[Records from a data source]
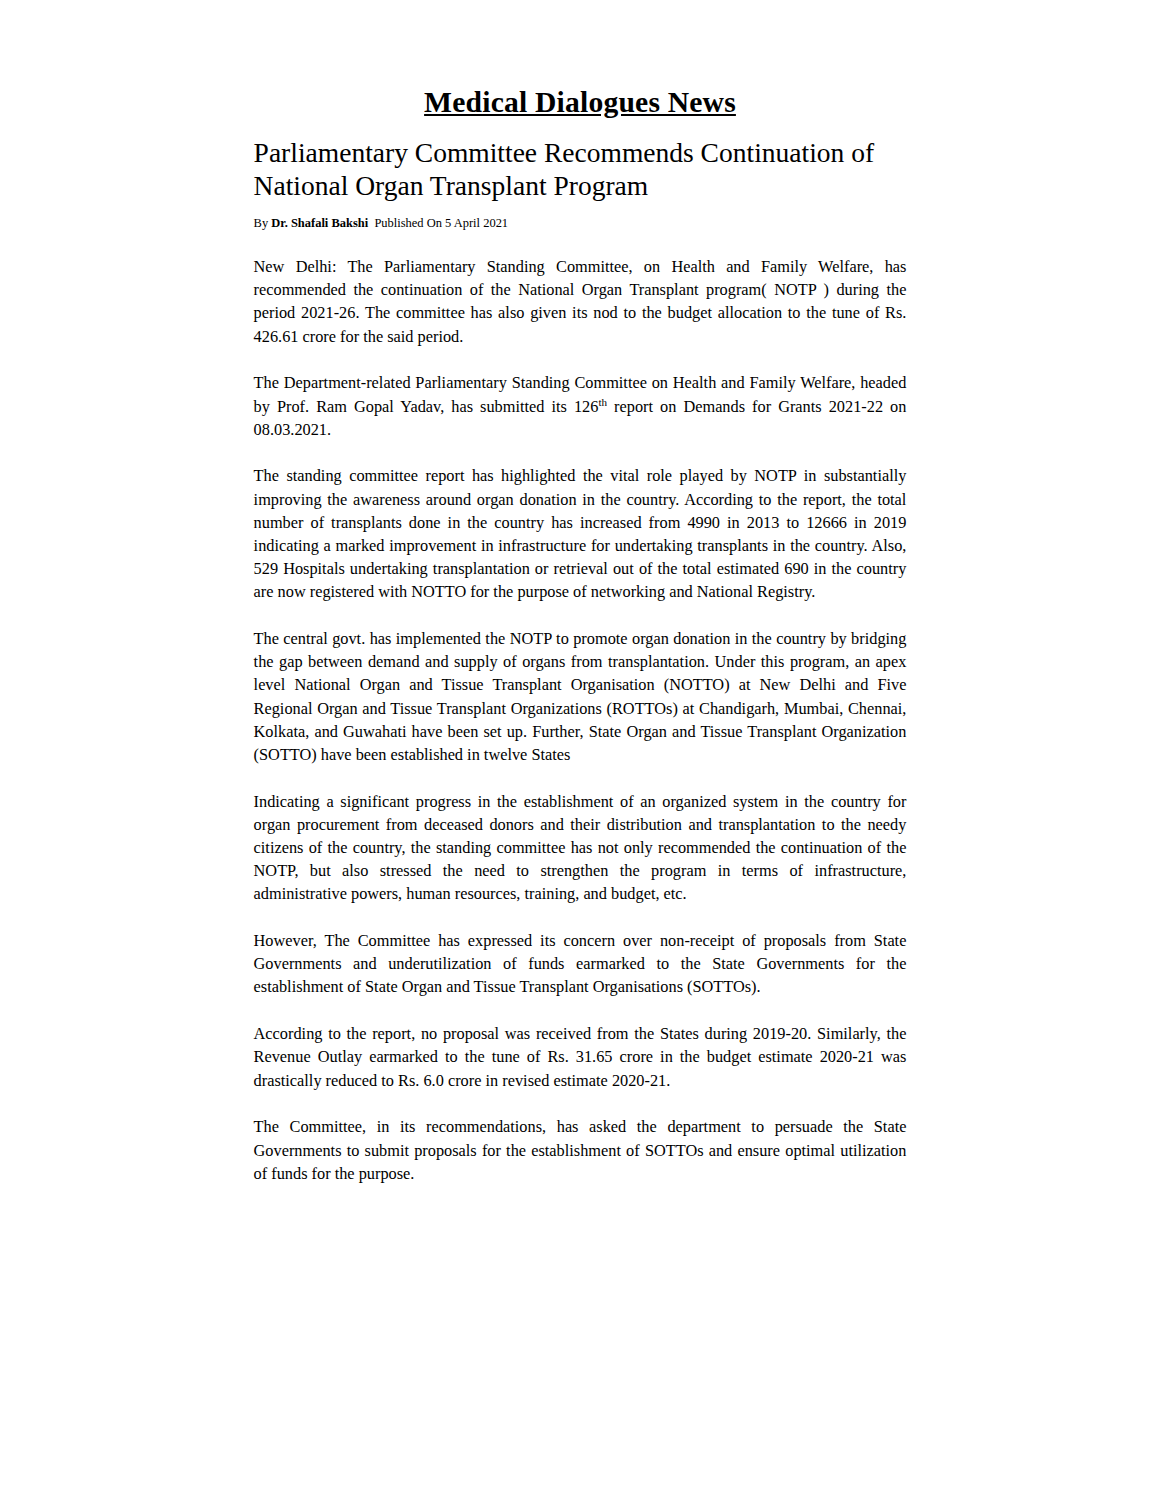Medical Dialogues News
Parliamentary Committee Recommends Continuation of National Organ Transplant Program
By Dr. Shafali Bakshi Published On 5 April 2021
New Delhi: The Parliamentary Standing Committee, on Health and Family Welfare, has recommended the continuation of the National Organ Transplant program( NOTP ) during the period 2021-26. The committee has also given its nod to the budget allocation to the tune of Rs. 426.61 crore for the said period.
The Department-related Parliamentary Standing Committee on Health and Family Welfare, headed by Prof. Ram Gopal Yadav, has submitted its 126th report on Demands for Grants 2021-22 on 08.03.2021.
The standing committee report has highlighted the vital role played by NOTP in substantially improving the awareness around organ donation in the country. According to the report, the total number of transplants done in the country has increased from 4990 in 2013 to 12666 in 2019 indicating a marked improvement in infrastructure for undertaking transplants in the country. Also, 529 Hospitals undertaking transplantation or retrieval out of the total estimated 690 in the country are now registered with NOTTO for the purpose of networking and National Registry.
The central govt. has implemented the NOTP to promote organ donation in the country by bridging the gap between demand and supply of organs from transplantation. Under this program, an apex level National Organ and Tissue Transplant Organisation (NOTTO) at New Delhi and Five Regional Organ and Tissue Transplant Organizations (ROTTOs) at Chandigarh, Mumbai, Chennai, Kolkata, and Guwahati have been set up. Further, State Organ and Tissue Transplant Organization (SOTTO) have been established in twelve States
Indicating a significant progress in the establishment of an organized system in the country for organ procurement from deceased donors and their distribution and transplantation to the needy citizens of the country, the standing committee has not only recommended the continuation of the NOTP, but also stressed the need to strengthen the program in terms of infrastructure, administrative powers, human resources, training, and budget, etc.
However, The Committee has expressed its concern over non-receipt of proposals from State Governments and underutilization of funds earmarked to the State Governments for the establishment of State Organ and Tissue Transplant Organisations (SOTTOs).
According to the report, no proposal was received from the States during 2019-20. Similarly, the Revenue Outlay earmarked to the tune of Rs. 31.65 crore in the budget estimate 2020-21 was drastically reduced to Rs. 6.0 crore in revised estimate 2020-21.
The Committee, in its recommendations, has asked the department to persuade the State Governments to submit proposals for the establishment of SOTTOs and ensure optimal utilization of funds for the purpose.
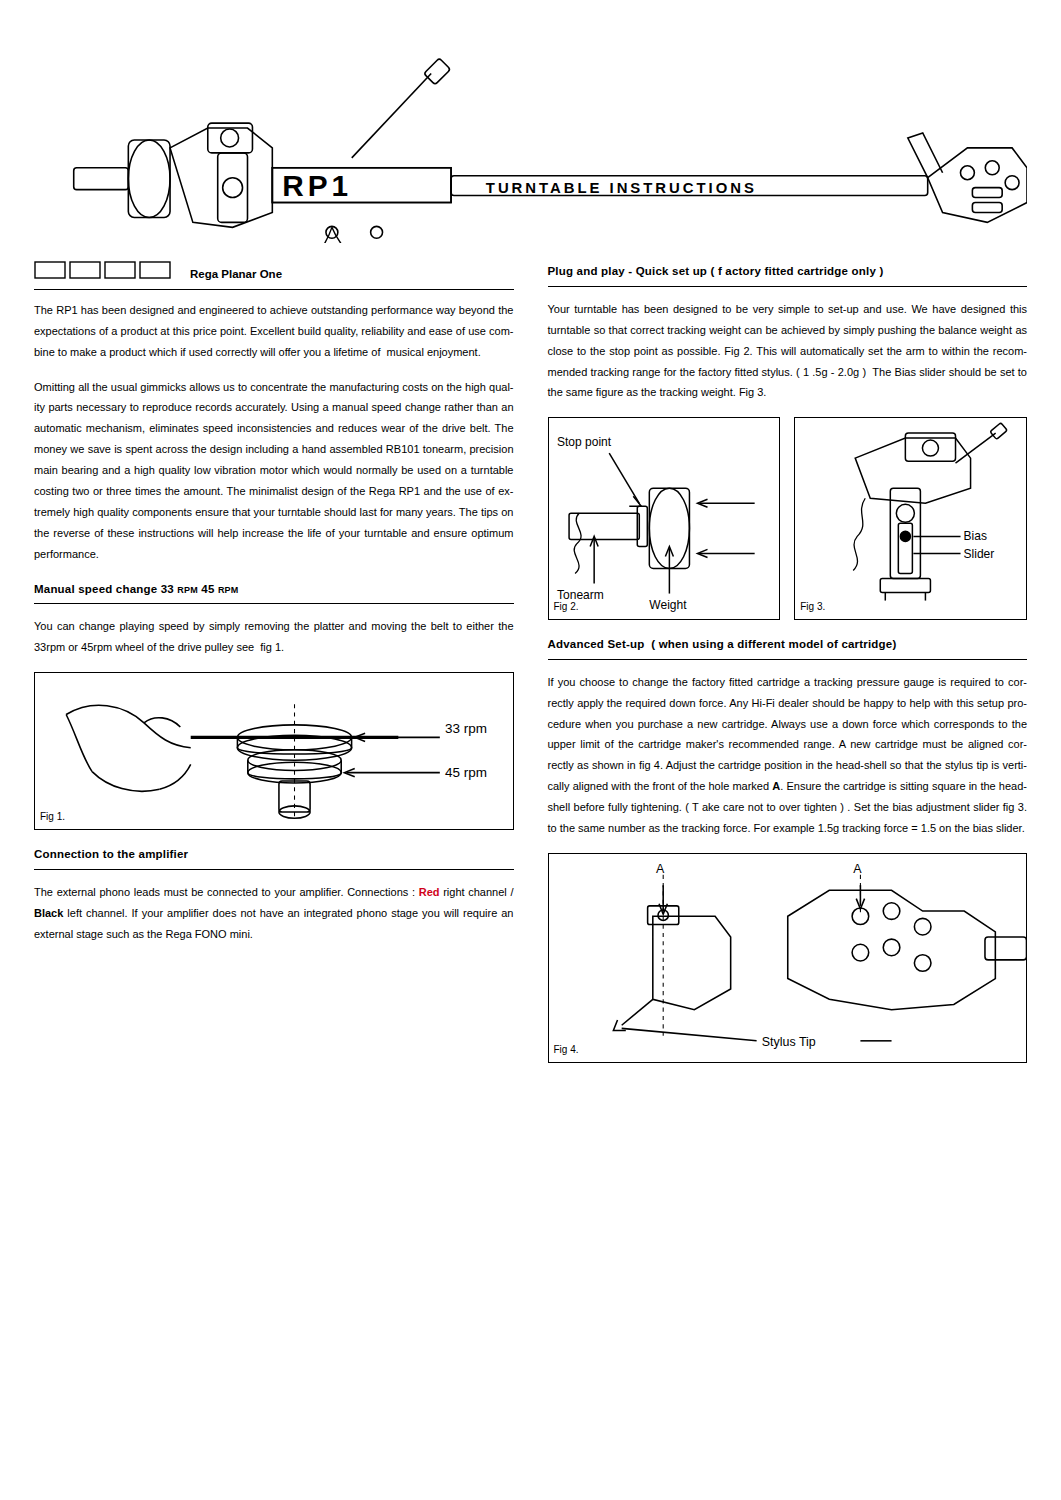RP1 TURNTABLE INSTRUCTIONS
Rega Planar One
The RP1 has been designed and engineered to achieve outstanding performance way beyond the expectations of a product at this price point. Excellent build quality, reliability and ease of use combine to make a product which if used correctly will offer you a lifetime of musical enjoyment.
Omitting all the usual gimmicks allows us to concentrate the manufacturing costs on the high quality parts necessary to reproduce records accurately. Using a manual speed change rather than an automatic mechanism, eliminates speed inconsistencies and reduces wear of the drive belt. The money we save is spent across the design including a hand assembled RB101 tonearm, precision main bearing and a high quality low vibration motor which would normally be used on a turntable costing two or three times the amount. The minimalist design of the Rega RP1 and the use of extremely high quality components ensure that your turntable should last for many years. The tips on the reverse of these instructions will help increase the life of your turntable and ensure optimum performance.
Manual speed change 33 RPM 45 RPM
You can change playing speed by simply removing the platter and moving the belt to either the 33rpm or 45rpm wheel of the drive pulley see fig 1.
33 rpm 45 rpm Fig 1.
Connection to the amplifier
The external phono leads must be connected to your amplifier. Connections : Red right channel / Black left channel. If your amplifier does not have an integrated phono stage you will require an external stage such as the Rega FONO mini.
Plug and play - Quick set up ( f actory fitted cartridge only )
Your turntable has been designed to be very simple to set-up and use. We have designed this turntable so that correct tracking weight can be achieved by simply pushing the balance weight as close to the stop point as possible. Fig 2. This will automatically set the arm to within the recommended tracking range for the factory fitted stylus. ( 1 .5g - 2.0g ) The Bias slider should be set to the same figure as the tracking weight. Fig 3.
Stop point Tonearm Weight Fig 2.
Bias Slider Fig 3.
Advanced Set-up ( when using a different model of cartridge)
If you choose to change the factory fitted cartridge a tracking pressure gauge is required to correctly apply the required down force. Any Hi-Fi dealer should be happy to help with this setup procedure when you purchase a new cartridge. Always use a down force which corresponds to the upper limit of the cartridge maker's recommended range. A new cartridge must be aligned correctly as shown in fig 4. Adjust the cartridge position in the head-shell so that the stylus tip is vertically aligned with the front of the hole marked A. Ensure the cartridge is sitting square in the head-shell before fully tightening. ( T ake care not to over tighten ) . Set the bias adjustment slider fig 3. to the same number as the tracking force. For example 1.5g tracking force = 1.5 on the bias slider.
A A Stylus Tip Fig 4.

## INSTRUCTIONS TO FOLLOW
Of all the lines in the records, how many have the word "drive"? Write only the number.

## RESPONSE BOX
2